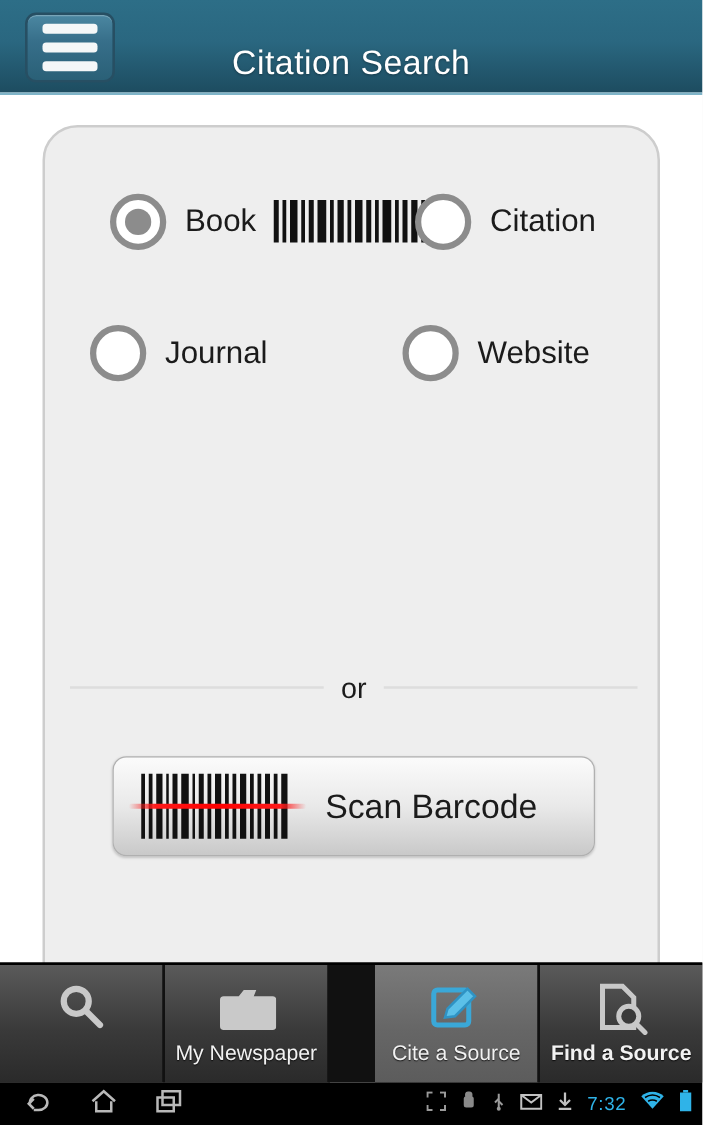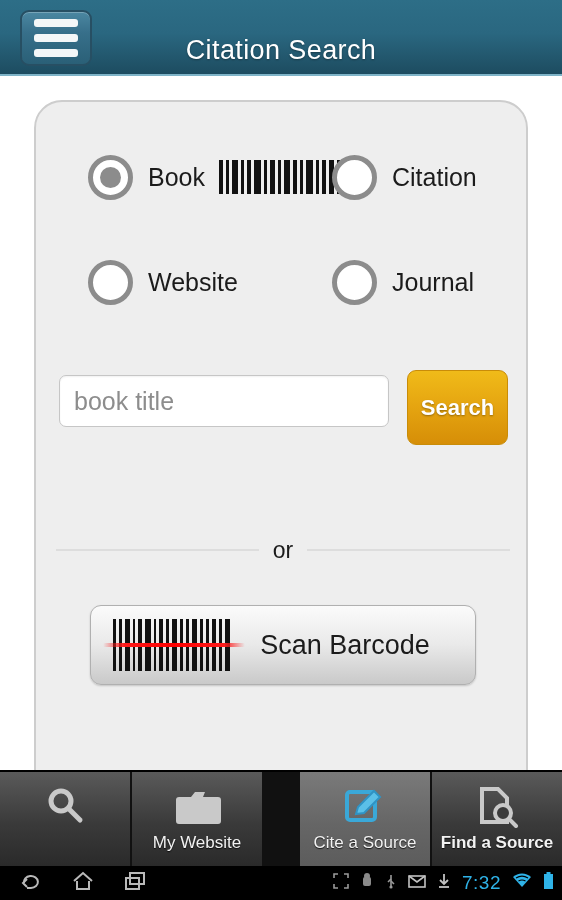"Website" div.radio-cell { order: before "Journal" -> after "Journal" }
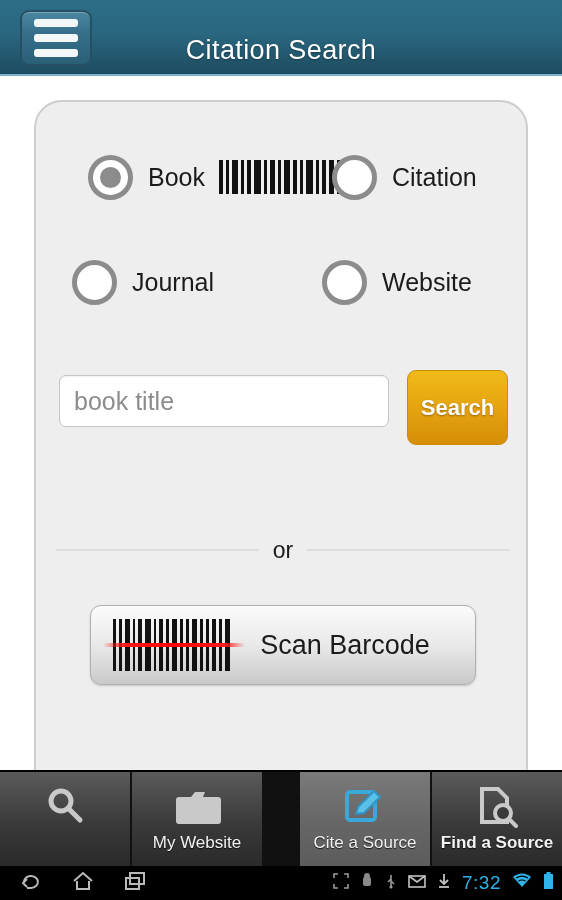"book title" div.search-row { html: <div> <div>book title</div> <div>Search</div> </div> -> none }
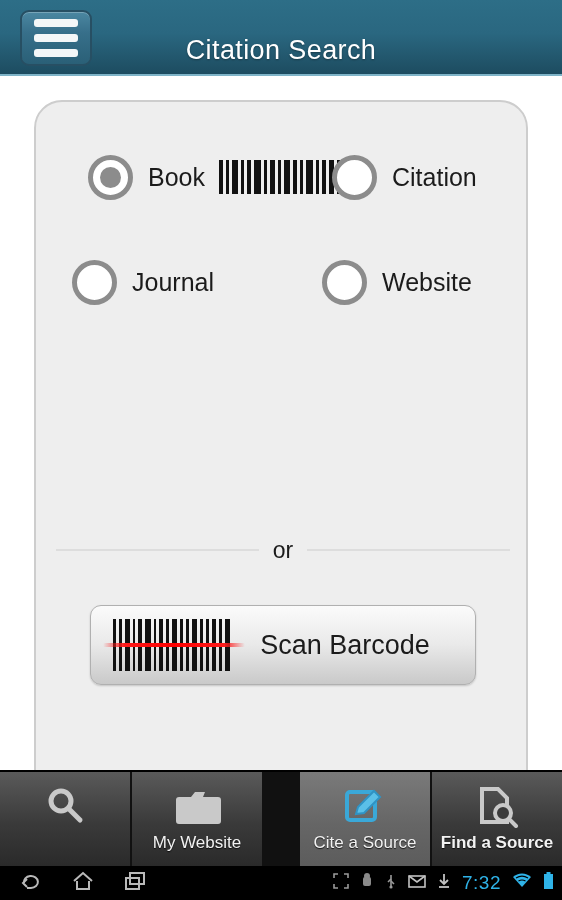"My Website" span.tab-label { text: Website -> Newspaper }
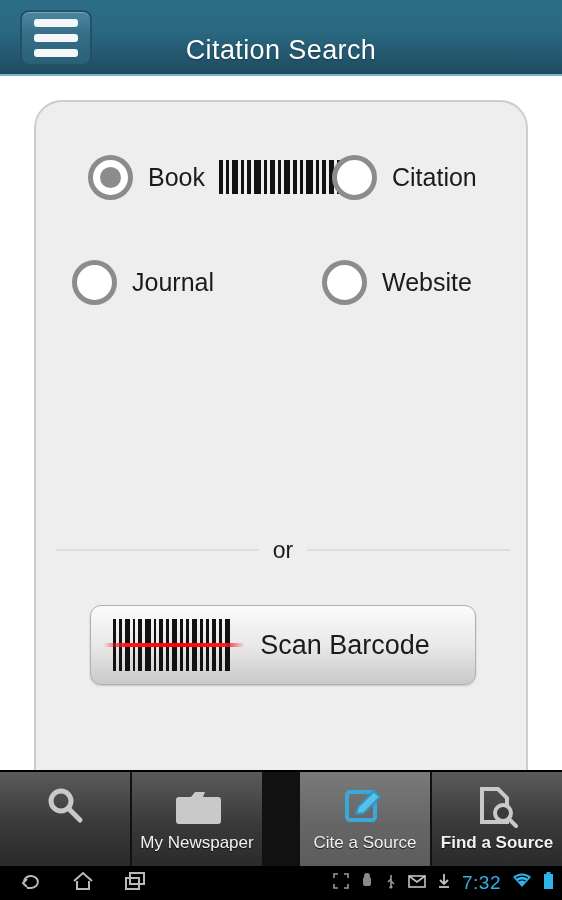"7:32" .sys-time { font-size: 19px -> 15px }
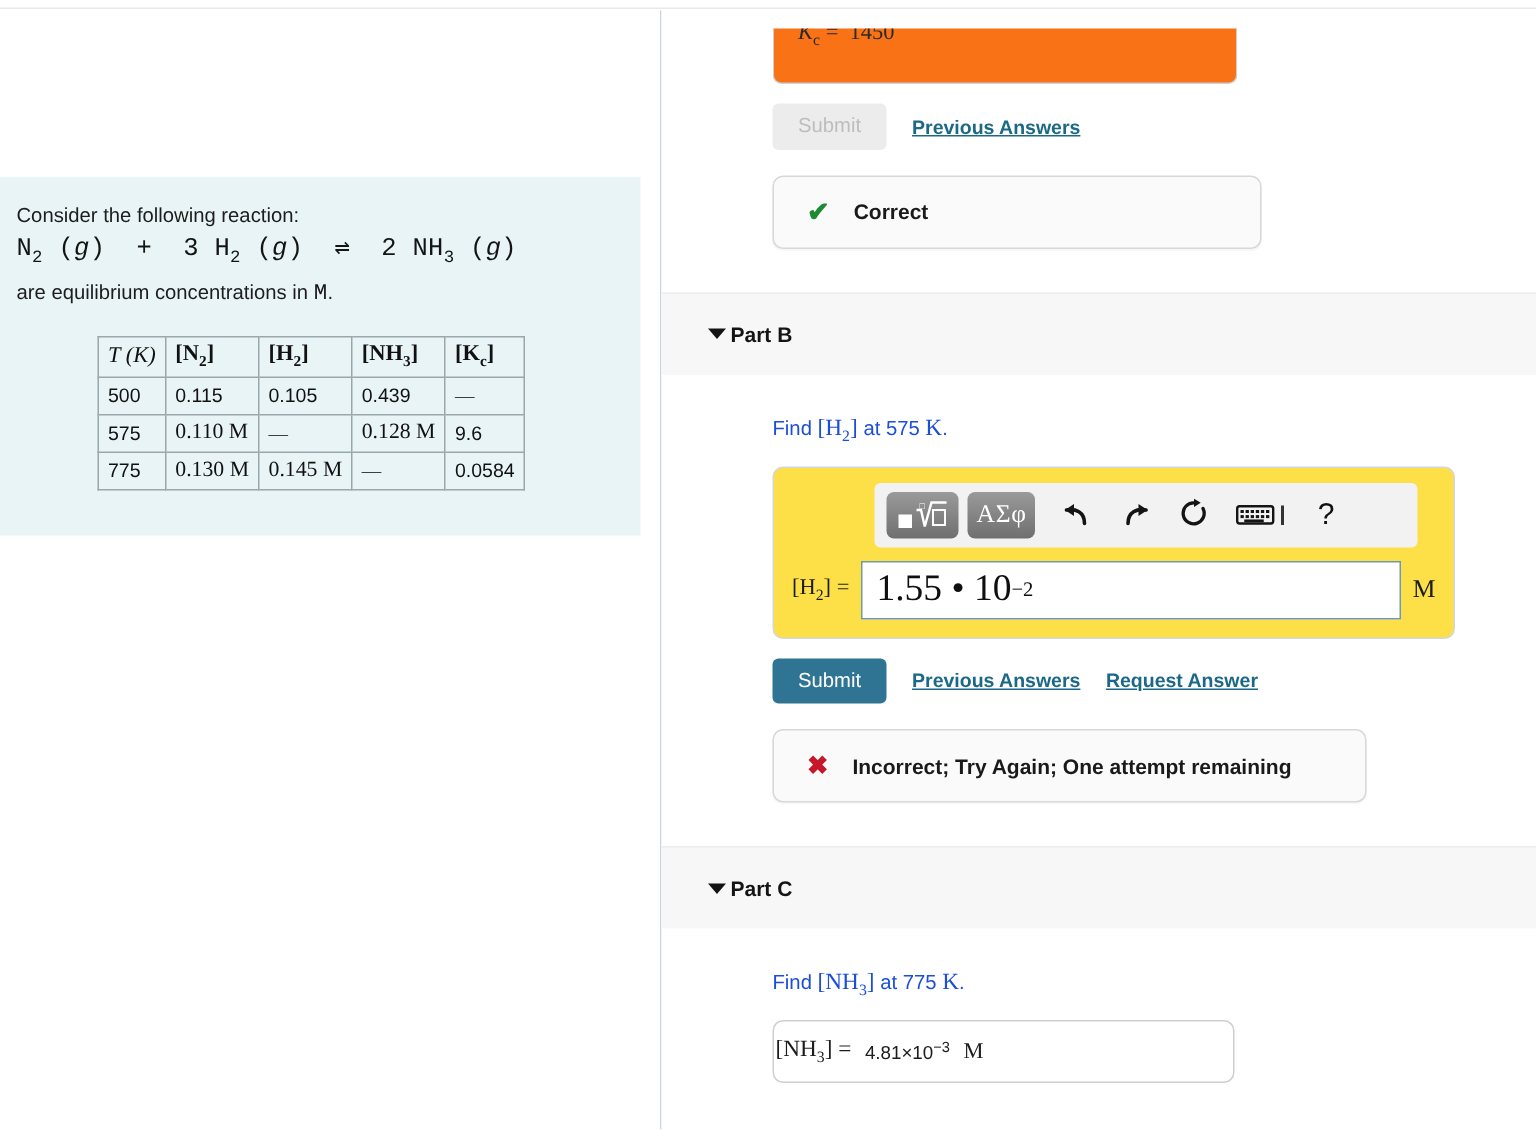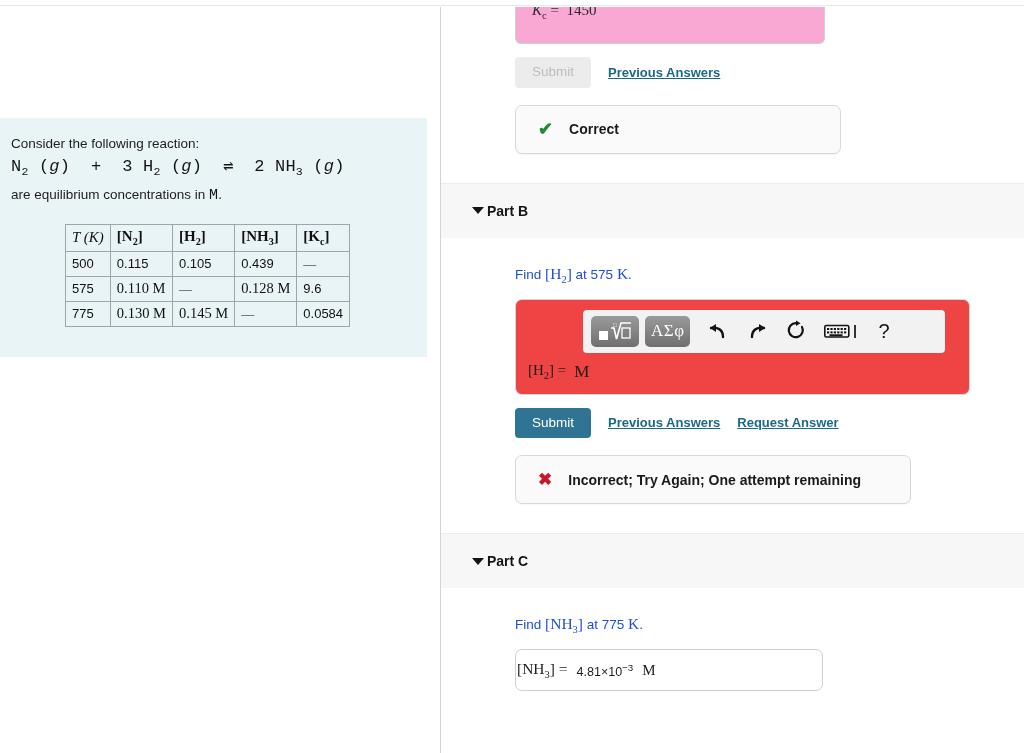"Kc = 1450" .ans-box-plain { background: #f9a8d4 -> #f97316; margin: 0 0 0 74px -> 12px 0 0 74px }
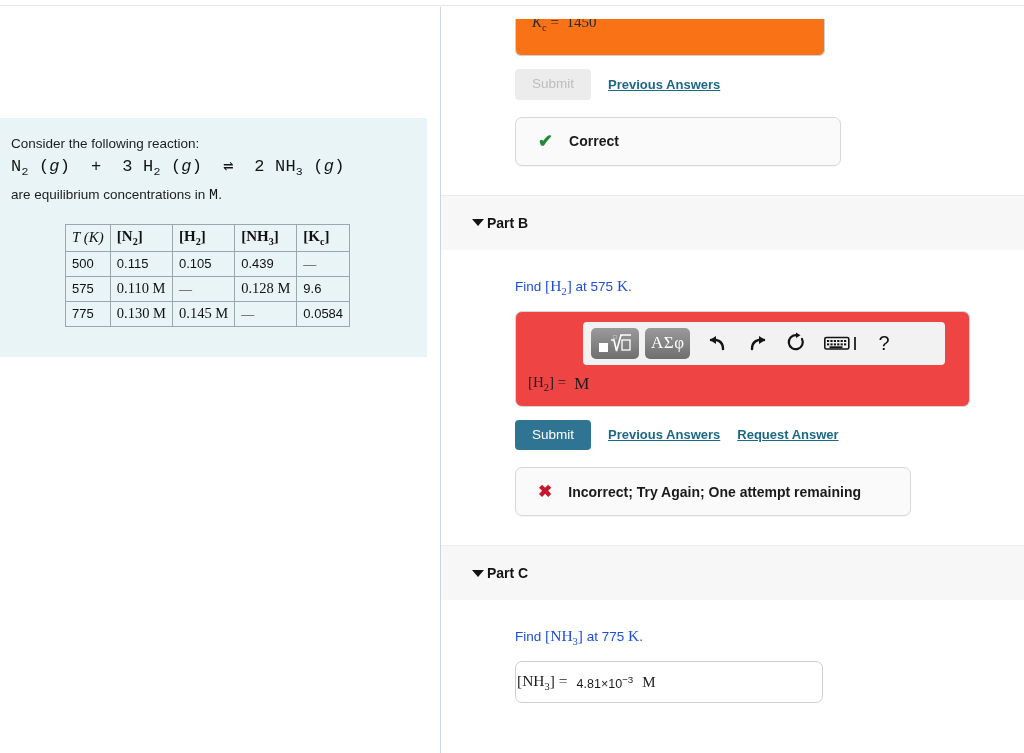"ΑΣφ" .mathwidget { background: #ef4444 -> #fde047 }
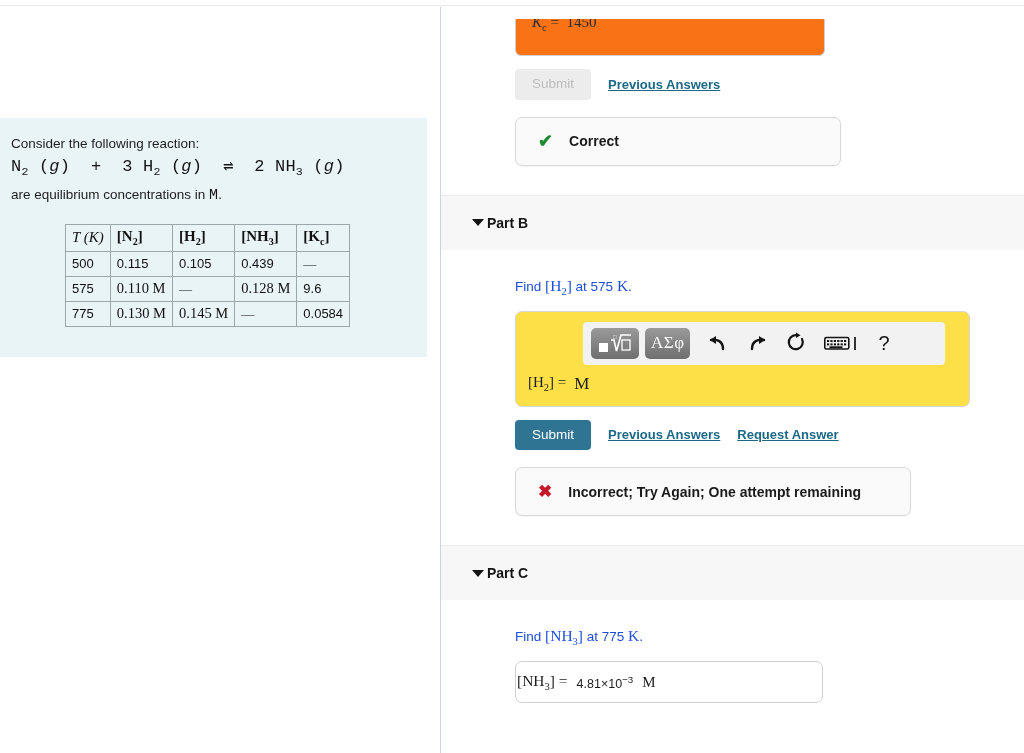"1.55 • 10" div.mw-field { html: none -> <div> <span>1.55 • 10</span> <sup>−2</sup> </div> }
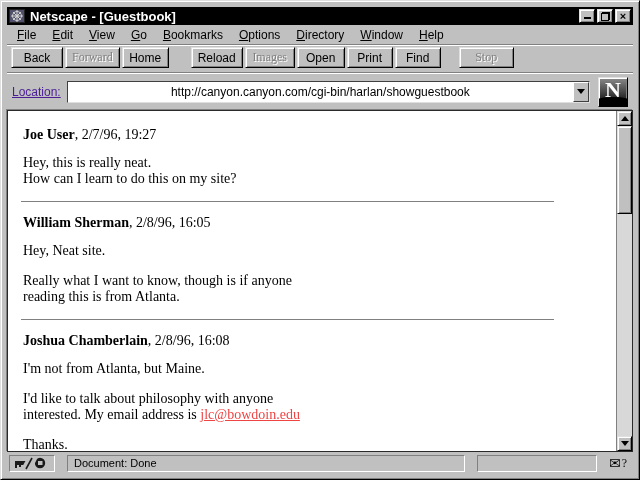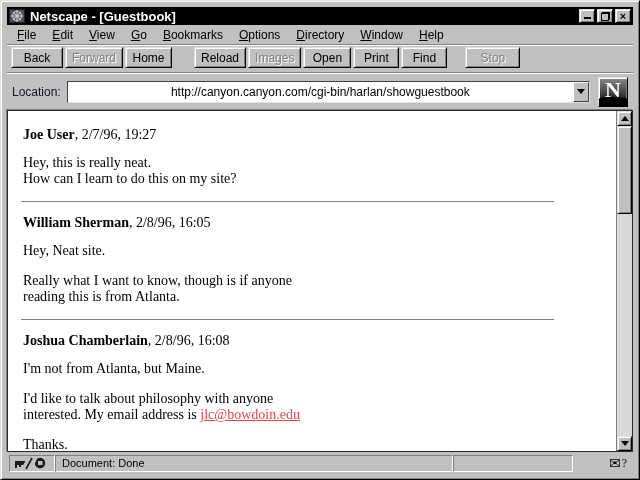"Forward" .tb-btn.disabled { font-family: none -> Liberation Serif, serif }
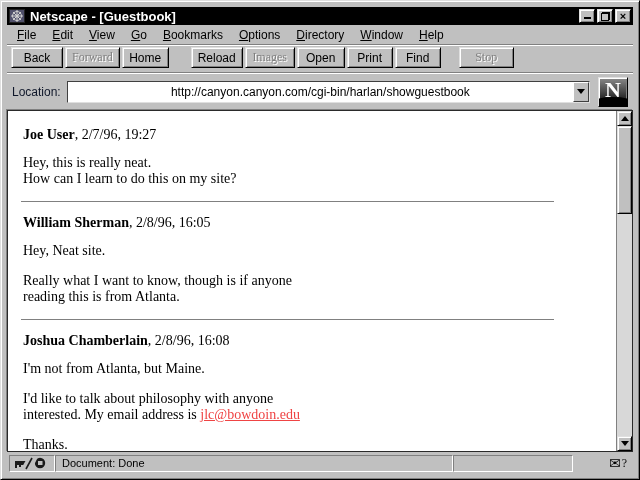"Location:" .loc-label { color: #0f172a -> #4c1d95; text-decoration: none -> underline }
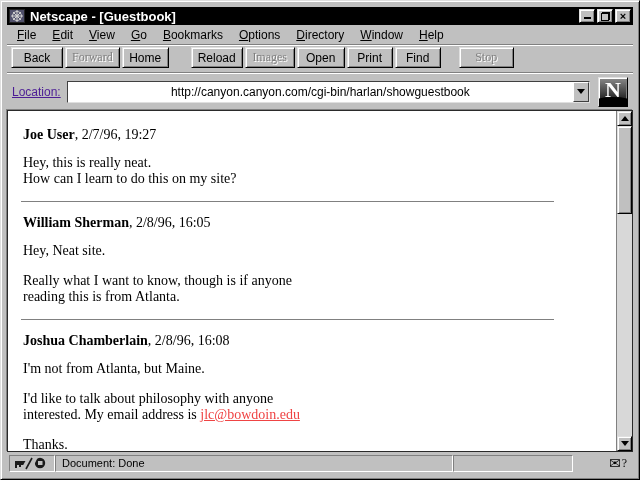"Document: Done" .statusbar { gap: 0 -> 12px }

========================================================================

- **Problem to solve**: What is needed is a word-for-word copy of the lines from the start of the data to the line with "font-family: none ->", inclusive, with no pictures in it.

- **Answer**:
"Website" div.radio-cell { order: before "Journal" -> after "Journal" }
"book title" div.search-row { html: <div> <div>book title</div> <div>Search</div> </div> -> none }
"My Website" span.tab-label { text: Website -> Newspaper }
"7:32" .sys-time { font-size: 19px -> 15px }
"Kc = 1450" .ans-box-plain { background: #f9a8d4 -> #f97316; margin: 0 0 0 74px -> 12px 0 0 74px }
"ΑΣφ" .mathwidget { background: #ef4444 -> #fde047 }
"1.55 • 10" div.mw-field { html: none -> <div> <span>1.55 • 10</span> <sup>−2</sup> </div> }
"Forward" .tb-btn.disabled { font-family: none -> Liberation Serif, serif }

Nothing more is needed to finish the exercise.